古代ギリシャの有名なイソップ寓話は短いお話の最後に教訓がつくのが定番のスタイル。
たとえば『人殺し』という寓話は次のようなもの。
人を殺したある男がその人の身内の者によって追っかけられていました。ナイル河のほとりにやって来た時に、彼は狼に出くわしましたので、恐れて河の岸に生えている木の上によじ登りました、そしてそこに隠れていました。するとそこで大蛇が彼の方へ登ってくるのを見ましたので、河の中に身を投げました。だが、河の中でワニが彼を食ってしまいました。
この話は、如何なる元素も――地のも空気のも水のも、追われる犯人には安全ではない、ということを明らかにしています。(山本光雄訳)

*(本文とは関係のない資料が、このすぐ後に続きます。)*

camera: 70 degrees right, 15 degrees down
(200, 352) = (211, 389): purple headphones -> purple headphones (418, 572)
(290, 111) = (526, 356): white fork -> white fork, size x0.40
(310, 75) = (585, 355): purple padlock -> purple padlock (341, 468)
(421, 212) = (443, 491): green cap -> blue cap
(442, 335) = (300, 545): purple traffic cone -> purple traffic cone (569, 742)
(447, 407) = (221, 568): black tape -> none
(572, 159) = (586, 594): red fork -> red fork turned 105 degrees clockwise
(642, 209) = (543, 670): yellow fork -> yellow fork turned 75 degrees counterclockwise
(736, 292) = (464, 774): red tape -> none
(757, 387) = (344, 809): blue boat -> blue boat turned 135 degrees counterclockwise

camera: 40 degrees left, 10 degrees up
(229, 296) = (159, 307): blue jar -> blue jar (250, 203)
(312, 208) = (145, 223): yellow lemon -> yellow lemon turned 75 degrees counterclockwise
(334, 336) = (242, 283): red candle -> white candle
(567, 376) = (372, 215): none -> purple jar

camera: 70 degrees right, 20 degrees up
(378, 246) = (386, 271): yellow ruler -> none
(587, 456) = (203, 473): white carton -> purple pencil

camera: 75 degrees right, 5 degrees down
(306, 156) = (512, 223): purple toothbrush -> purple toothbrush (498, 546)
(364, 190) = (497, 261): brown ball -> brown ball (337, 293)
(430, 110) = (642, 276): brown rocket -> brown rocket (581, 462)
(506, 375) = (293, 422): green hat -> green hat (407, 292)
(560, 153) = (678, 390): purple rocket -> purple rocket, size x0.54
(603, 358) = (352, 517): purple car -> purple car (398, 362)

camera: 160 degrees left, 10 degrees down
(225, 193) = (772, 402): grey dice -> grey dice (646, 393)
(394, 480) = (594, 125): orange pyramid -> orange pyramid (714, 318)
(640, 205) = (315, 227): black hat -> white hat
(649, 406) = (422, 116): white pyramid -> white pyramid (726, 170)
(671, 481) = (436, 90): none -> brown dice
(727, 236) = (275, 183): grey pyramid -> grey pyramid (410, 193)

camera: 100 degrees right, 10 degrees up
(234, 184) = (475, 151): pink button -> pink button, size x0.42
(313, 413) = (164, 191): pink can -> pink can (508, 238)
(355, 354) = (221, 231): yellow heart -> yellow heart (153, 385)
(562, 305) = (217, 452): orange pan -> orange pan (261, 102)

最後の教訓がわかりにくいが、要するに「人を殺した者に安住の地はない」といっている。
イソップ寓話のひそみに倣うと『霊感』の教訓は
「霊感のない者があるとウソをついてはいけない」
ということになるだろうか。
イソップ寓話と霊感の最大の違いはイソップ~が第三者が語る三人称で、霊感は少女の「私」が語る一人称である点。
だから読者はハラハラしつつ、人気者になりたい=愛されたいともがく「私」に共感してしまう。
三人称で語られるイソップ~の物語はしょせん他人事だが、一人称の霊感の場合そうはいかない。
「私がやったことは罪なのか?」
という疑問を多くの読者は持ったと思う。
古代の寓話と明らかに異なる、現代の民話=小説らしい余韻の残るいい読後感だった。